Unlike previous tech bubbles concentrated in smaller firms, today’s exposure sits at the core of global markets. Seven companies, Alphabet, Amazon, Apple, Meta, Microsoft, Nvidia, and Tesla, now account for more than half of S&P 500 gains since late 2022. Their capital spending rose 40 percent last year, while the remaining 493 firms in the index managed just 3.5 percent growth.

JPMorgan estimates AI-linked equities have driven roughly 75 percent of S&P returns and nearly 90 percent of recent capital expenditure growth. Any sharp correction would ripple across pension funds, retirement accounts, and household wealth tied to broad market indices.

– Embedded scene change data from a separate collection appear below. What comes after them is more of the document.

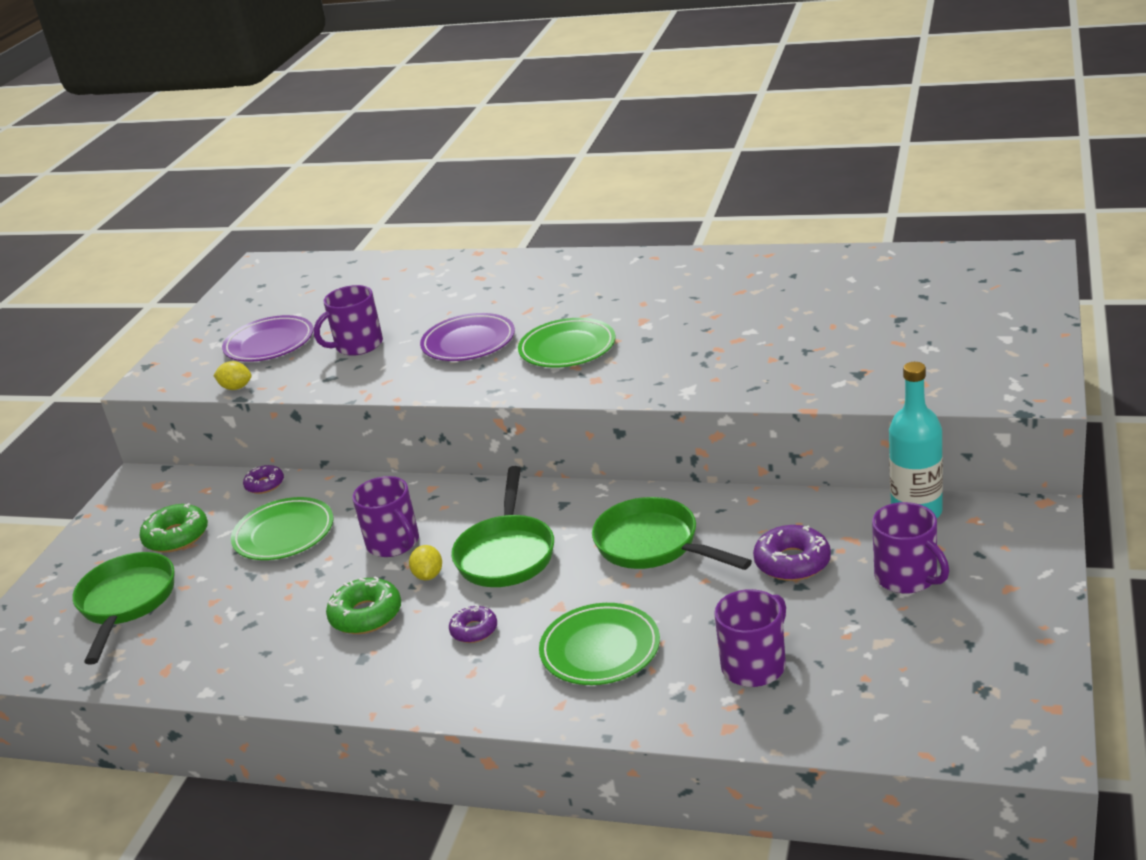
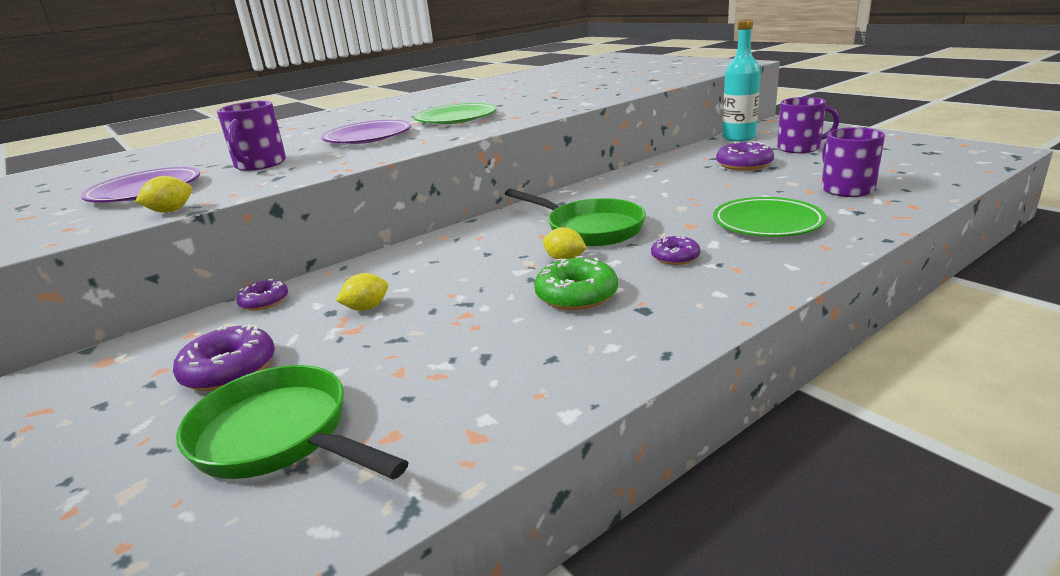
camera: 55 degrees left, 5 degrees down
green donut [139,503,208,553] -> purple donut [173,324,275,391]
green plate [231,497,333,560] -> yellow lemon [336,273,388,311]
purple mug [352,476,419,557] -> none
green pan [592,497,752,570] -> none

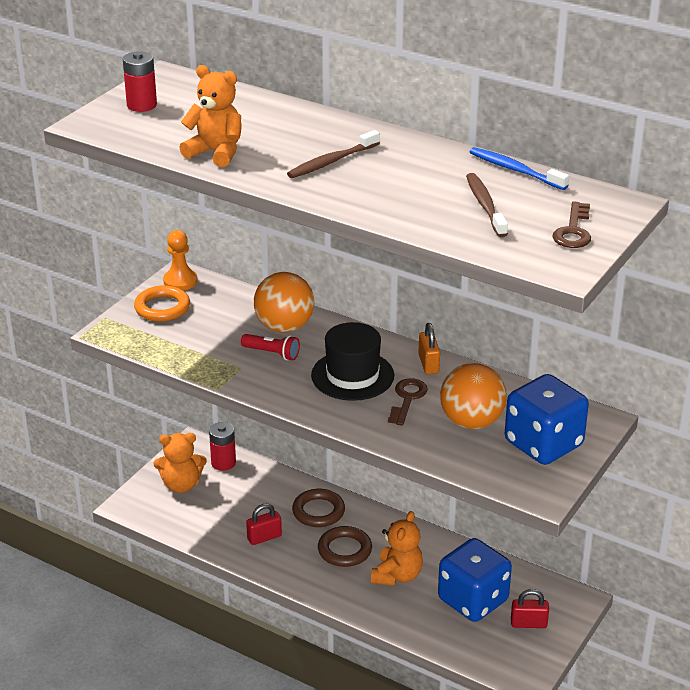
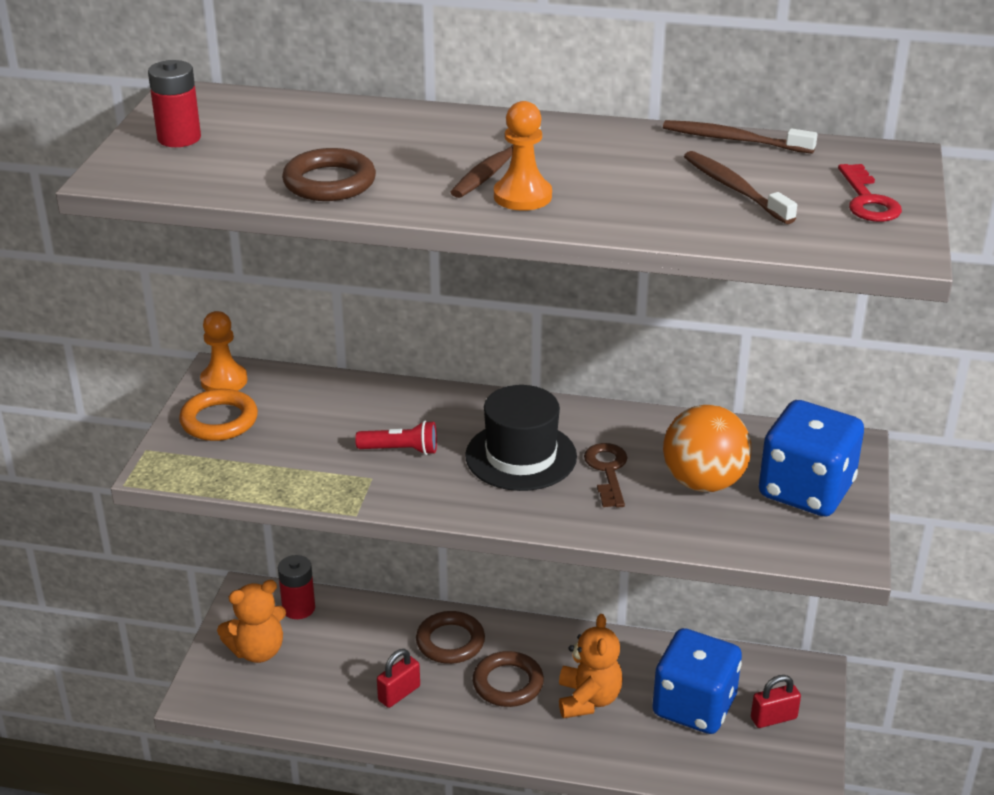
camera: 20 degrees left, 0 degrees up
orange teddy bear [179,65,242,167] -> brown ring [282,148,376,201]
orange ball [254,272,314,333] -> none
orange padlock [418,323,440,374] -> none
blue toothbrush [470,147,569,190] -> brown toothbrush [663,120,818,154]
brown key [553,201,591,248] -> red key [838,164,902,222]
none -> orange pawn [494,101,552,211]

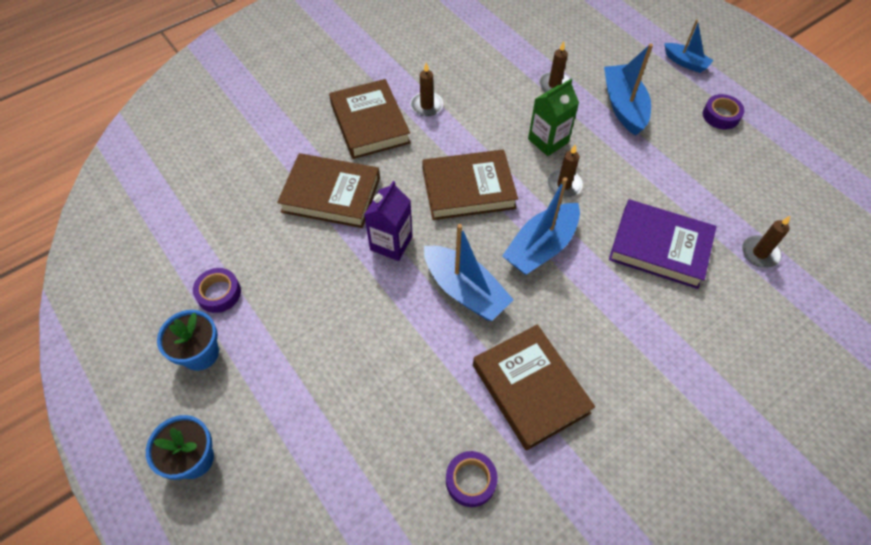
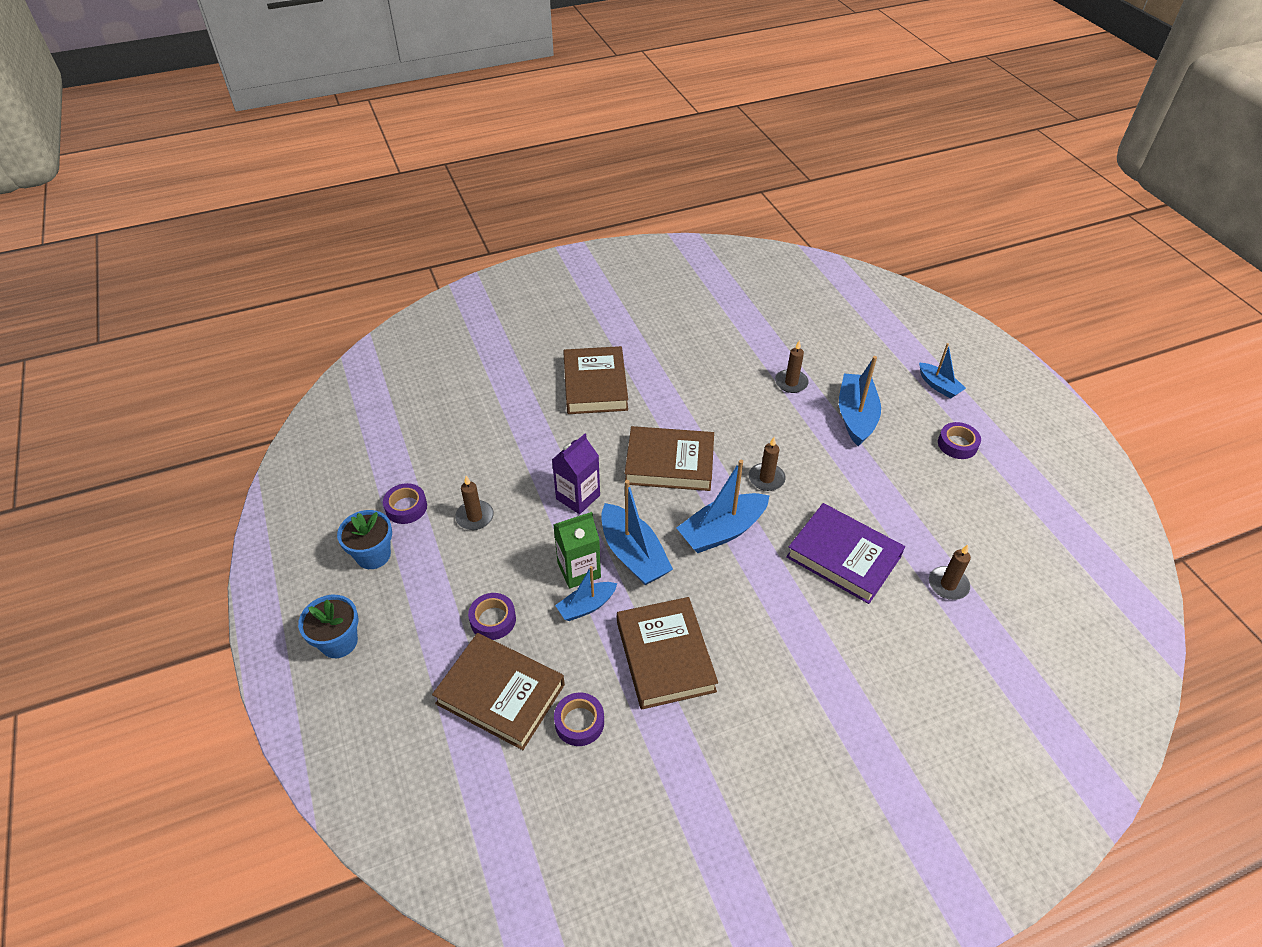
camera: 15 degrees right, 10 degrees down
brown book [277,153,380,228] -> brown book moved to [432,633,565,750]
brown candle [410,63,443,116] -> brown candle moved to [455,476,494,530]
green carton [528,79,579,156] -> green carton moved to [553,512,601,589]
none -> purple tape [468,593,516,640]
none -> blue boat [555,566,617,621]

How bubbles are identified

Distinguishing a transformative build-out from a speculative bubble often comes down to three tests: unit economics, demand independence, and capacity resilience. What is the true cost of each AI inference relative to the value it creates? How much revenue comes from customers who are not also investors or infrastructure providers? And what happens if power prices rise or performance gains plateau?

History shows that overbuilds, from railways to telecommunications, fail at the point where utilization cannot justify capital intensity.

AI is no exception.

The technology itself is undeniably powerful, with real and lasting potential. But current valuations assume revenue growth will arrive faster than depreciation, energy costs, and infrastructure saturation. The more likely outcome may not be a dramatic collapse, but a prolonged re-pricing as markets adjust to slower, more selective returns.

Some firms will adapt and endure. Others will discover that even the most advanced models cannot outrun basic arithmetic.

From AI spend to AI return

The cycle does not have to end in contraction. If enterprises and governments succeed in converting AI investment into measurable productivity gains, by redesigning workflows, re-engineering services, and capturing real efficiency improvements, the economics can shift.

When AI becomes a source of operating profit rather than a perpetual compute expense, capital spending can transition from hype-driven expansion to sustainable return.

That transition, not the size of the models or the scale of the funding, will determine whether AI’s circular economy ultimately spins outward, or collapses inward.